** Start Available records **

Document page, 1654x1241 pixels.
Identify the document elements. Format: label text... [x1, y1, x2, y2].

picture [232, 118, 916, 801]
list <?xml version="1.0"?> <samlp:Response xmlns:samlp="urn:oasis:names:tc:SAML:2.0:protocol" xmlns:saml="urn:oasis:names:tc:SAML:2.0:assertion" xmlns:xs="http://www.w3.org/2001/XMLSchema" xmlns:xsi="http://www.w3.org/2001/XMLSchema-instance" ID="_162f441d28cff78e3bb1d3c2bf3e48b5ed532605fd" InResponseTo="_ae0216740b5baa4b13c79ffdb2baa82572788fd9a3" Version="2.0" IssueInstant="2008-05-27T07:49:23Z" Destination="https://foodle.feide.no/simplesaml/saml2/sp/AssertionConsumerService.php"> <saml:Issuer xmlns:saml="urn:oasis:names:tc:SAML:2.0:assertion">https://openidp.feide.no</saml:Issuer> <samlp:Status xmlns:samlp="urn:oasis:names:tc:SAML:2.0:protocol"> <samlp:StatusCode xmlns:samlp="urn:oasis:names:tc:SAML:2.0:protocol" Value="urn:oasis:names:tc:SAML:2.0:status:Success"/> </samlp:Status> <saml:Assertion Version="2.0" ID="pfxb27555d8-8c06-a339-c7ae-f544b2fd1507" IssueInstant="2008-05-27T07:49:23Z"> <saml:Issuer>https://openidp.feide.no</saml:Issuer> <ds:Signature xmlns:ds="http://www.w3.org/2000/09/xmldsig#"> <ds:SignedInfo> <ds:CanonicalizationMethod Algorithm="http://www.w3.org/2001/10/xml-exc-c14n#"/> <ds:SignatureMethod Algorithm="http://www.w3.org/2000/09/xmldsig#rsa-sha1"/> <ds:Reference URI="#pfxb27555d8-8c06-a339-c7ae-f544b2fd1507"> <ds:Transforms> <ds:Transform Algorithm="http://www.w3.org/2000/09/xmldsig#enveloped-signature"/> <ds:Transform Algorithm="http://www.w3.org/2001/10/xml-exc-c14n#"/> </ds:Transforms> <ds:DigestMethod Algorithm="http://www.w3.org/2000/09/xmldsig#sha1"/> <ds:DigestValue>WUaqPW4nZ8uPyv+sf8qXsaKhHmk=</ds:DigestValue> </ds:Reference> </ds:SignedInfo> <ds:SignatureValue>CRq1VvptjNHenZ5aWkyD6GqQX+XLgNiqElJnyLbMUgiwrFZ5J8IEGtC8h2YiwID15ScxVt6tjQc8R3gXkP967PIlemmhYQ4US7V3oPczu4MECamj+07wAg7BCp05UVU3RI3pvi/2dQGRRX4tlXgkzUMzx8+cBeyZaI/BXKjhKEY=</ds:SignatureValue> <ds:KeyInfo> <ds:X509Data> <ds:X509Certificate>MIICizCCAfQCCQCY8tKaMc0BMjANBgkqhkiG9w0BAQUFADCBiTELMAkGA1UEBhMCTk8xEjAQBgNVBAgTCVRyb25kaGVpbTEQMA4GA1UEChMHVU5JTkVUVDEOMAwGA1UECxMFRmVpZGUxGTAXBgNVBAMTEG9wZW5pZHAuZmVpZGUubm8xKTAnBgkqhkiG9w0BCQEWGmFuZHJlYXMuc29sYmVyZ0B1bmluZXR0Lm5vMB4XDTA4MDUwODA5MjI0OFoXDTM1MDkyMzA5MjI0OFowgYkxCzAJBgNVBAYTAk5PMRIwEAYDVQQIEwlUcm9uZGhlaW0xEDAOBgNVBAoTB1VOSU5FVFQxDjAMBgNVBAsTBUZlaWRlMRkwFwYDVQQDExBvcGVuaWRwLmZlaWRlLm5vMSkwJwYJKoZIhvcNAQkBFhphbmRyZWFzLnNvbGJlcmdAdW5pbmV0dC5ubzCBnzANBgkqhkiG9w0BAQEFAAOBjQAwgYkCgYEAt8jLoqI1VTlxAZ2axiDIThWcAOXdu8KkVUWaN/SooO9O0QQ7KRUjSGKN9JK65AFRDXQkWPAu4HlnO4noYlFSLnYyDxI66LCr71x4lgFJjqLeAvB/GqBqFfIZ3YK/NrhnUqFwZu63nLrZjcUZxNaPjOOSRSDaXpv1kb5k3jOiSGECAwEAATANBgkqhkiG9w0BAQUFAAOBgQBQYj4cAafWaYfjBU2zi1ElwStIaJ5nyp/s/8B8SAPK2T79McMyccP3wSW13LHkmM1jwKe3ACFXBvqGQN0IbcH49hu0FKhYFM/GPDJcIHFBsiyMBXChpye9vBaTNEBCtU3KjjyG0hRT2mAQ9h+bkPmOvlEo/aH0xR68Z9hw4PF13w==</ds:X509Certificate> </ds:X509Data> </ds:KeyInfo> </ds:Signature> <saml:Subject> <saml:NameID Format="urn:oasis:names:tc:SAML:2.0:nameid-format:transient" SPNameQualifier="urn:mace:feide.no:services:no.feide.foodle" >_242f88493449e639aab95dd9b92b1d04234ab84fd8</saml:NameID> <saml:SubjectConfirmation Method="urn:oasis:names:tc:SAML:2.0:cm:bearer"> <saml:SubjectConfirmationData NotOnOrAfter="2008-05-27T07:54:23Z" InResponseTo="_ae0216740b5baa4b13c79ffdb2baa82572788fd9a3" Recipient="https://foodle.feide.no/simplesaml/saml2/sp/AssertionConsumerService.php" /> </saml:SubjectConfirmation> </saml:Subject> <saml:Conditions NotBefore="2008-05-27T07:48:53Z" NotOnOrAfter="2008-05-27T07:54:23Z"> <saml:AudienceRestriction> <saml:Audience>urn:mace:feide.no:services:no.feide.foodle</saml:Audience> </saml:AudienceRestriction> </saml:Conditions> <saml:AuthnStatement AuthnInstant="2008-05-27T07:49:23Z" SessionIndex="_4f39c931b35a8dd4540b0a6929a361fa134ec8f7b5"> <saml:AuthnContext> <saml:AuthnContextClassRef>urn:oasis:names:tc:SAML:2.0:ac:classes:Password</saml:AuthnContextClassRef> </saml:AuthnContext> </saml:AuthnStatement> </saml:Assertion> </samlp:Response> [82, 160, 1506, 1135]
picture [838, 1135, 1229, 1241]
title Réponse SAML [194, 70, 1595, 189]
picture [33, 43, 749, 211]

** End Available records **

- **Task directions**:
Could you rewrite the data above with "title" switched to "heading" and leave everything else unchanged?

- **Finished exercise**:
Document page, 1654x1241 pixels.
Identify the document elements. Format: label text... [x1, y1, x2, y2].

picture [232, 118, 916, 801]
list <?xml version="1.0"?> <samlp:Response xmlns:samlp="urn:oasis:names:tc:SAML:2.0:protocol" xmlns:saml="urn:oasis:names:tc:SAML:2.0:assertion" xmlns:xs="http://www.w3.org/2001/XMLSchema" xmlns:xsi="http://www.w3.org/2001/XMLSchema-instance" ID="_162f441d28cff78e3bb1d3c2bf3e48b5ed532605fd" InResponseTo="_ae0216740b5baa4b13c79ffdb2baa82572788fd9a3" Version="2.0" IssueInstant="2008-05-27T07:49:23Z" Destination="https://foodle.feide.no/simplesaml/saml2/sp/AssertionConsumerService.php"> <saml:Issuer xmlns:saml="urn:oasis:names:tc:SAML:2.0:assertion">https://openidp.feide.no</saml:Issuer> <samlp:Status xmlns:samlp="urn:oasis:names:tc:SAML:2.0:protocol"> <samlp:StatusCode xmlns:samlp="urn:oasis:names:tc:SAML:2.0:protocol" Value="urn:oasis:names:tc:SAML:2.0:status:Success"/> </samlp:Status> <saml:Assertion Version="2.0" ID="pfxb27555d8-8c06-a339-c7ae-f544b2fd1507" IssueInstant="2008-05-27T07:49:23Z"> <saml:Issuer>https://openidp.feide.no</saml:Issuer> <ds:Signature xmlns:ds="http://www.w3.org/2000/09/xmldsig#"> <ds:SignedInfo> <ds:CanonicalizationMethod Algorithm="http://www.w3.org/2001/10/xml-exc-c14n#"/> <ds:SignatureMethod Algorithm="http://www.w3.org/2000/09/xmldsig#rsa-sha1"/> <ds:Reference URI="#pfxb27555d8-8c06-a339-c7ae-f544b2fd1507"> <ds:Transforms> <ds:Transform Algorithm="http://www.w3.org/2000/09/xmldsig#enveloped-signature"/> <ds:Transform Algorithm="http://www.w3.org/2001/10/xml-exc-c14n#"/> </ds:Transforms> <ds:DigestMethod Algorithm="http://www.w3.org/2000/09/xmldsig#sha1"/> <ds:DigestValue>WUaqPW4nZ8uPyv+sf8qXsaKhHmk=</ds:DigestValue> </ds:Reference> </ds:SignedInfo> <ds:SignatureValue>CRq1VvptjNHenZ5aWkyD6GqQX+XLgNiqElJnyLbMUgiwrFZ5J8IEGtC8h2YiwID15ScxVt6tjQc8R3gXkP967PIlemmhYQ4US7V3oPczu4MECamj+07wAg7BCp05UVU3RI3pvi/2dQGRRX4tlXgkzUMzx8+cBeyZaI/BXKjhKEY=</ds:SignatureValue> <ds:KeyInfo> <ds:X509Data> <ds:X509Certificate>MIICizCCAfQCCQCY8tKaMc0BMjANBgkqhkiG9w0BAQUFADCBiTELMAkGA1UEBhMCTk8xEjAQBgNVBAgTCVRyb25kaGVpbTEQMA4GA1UEChMHVU5JTkVUVDEOMAwGA1UECxMFRmVpZGUxGTAXBgNVBAMTEG9wZW5pZHAuZmVpZGUubm8xKTAnBgkqhkiG9w0BCQEWGmFuZHJlYXMuc29sYmVyZ0B1bmluZXR0Lm5vMB4XDTA4MDUwODA5MjI0OFoXDTM1MDkyMzA5MjI0OFowgYkxCzAJBgNVBAYTAk5PMRIwEAYDVQQIEwlUcm9uZGhlaW0xEDAOBgNVBAoTB1VOSU5FVFQxDjAMBgNVBAsTBUZlaWRlMRkwFwYDVQQDExBvcGVuaWRwLmZlaWRlLm5vMSkwJwYJKoZIhvcNAQkBFhphbmRyZWFzLnNvbGJlcmdAdW5pbmV0dC5ubzCBnzANBgkqhkiG9w0BAQEFAAOBjQAwgYkCgYEAt8jLoqI1VTlxAZ2axiDIThWcAOXdu8KkVUWaN/SooO9O0QQ7KRUjSGKN9JK65AFRDXQkWPAu4HlnO4noYlFSLnYyDxI66LCr71x4lgFJjqLeAvB/GqBqFfIZ3YK/NrhnUqFwZu63nLrZjcUZxNaPjOOSRSDaXpv1kb5k3jOiSGECAwEAATANBgkqhkiG9w0BAQUFAAOBgQBQYj4cAafWaYfjBU2zi1ElwStIaJ5nyp/s/8B8SAPK2T79McMyccP3wSW13LHkmM1jwKe3ACFXBvqGQN0IbcH49hu0FKhYFM/GPDJcIHFBsiyMBXChpye9vBaTNEBCtU3KjjyG0hRT2mAQ9h+bkPmOvlEo/aH0xR68Z9hw4PF13w==</ds:X509Certificate> </ds:X509Data> </ds:KeyInfo> </ds:Signature> <saml:Subject> <saml:NameID Format="urn:oasis:names:tc:SAML:2.0:nameid-format:transient" SPNameQualifier="urn:mace:feide.no:services:no.feide.foodle" >_242f88493449e639aab95dd9b92b1d04234ab84fd8</saml:NameID> <saml:SubjectConfirmation Method="urn:oasis:names:tc:SAML:2.0:cm:bearer"> <saml:SubjectConfirmationData NotOnOrAfter="2008-05-27T07:54:23Z" InResponseTo="_ae0216740b5baa4b13c79ffdb2baa82572788fd9a3" Recipient="https://foodle.feide.no/simplesaml/saml2/sp/AssertionConsumerService.php" /> </saml:SubjectConfirmation> </saml:Subject> <saml:Conditions NotBefore="2008-05-27T07:48:53Z" NotOnOrAfter="2008-05-27T07:54:23Z"> <saml:AudienceRestriction> <saml:Audience>urn:mace:feide.no:services:no.feide.foodle</saml:Audience> </saml:AudienceRestriction> </saml:Conditions> <saml:AuthnStatement AuthnInstant="2008-05-27T07:49:23Z" SessionIndex="_4f39c931b35a8dd4540b0a6929a361fa134ec8f7b5"> <saml:AuthnContext> <saml:AuthnContextClassRef>urn:oasis:names:tc:SAML:2.0:ac:classes:Password</saml:AuthnContextClassRef> </saml:AuthnContext> </saml:AuthnStatement> </saml:Assertion> </samlp:Response> [82, 160, 1506, 1135]
picture [838, 1135, 1229, 1241]
heading Réponse SAML [194, 70, 1595, 189]
picture [33, 43, 749, 211]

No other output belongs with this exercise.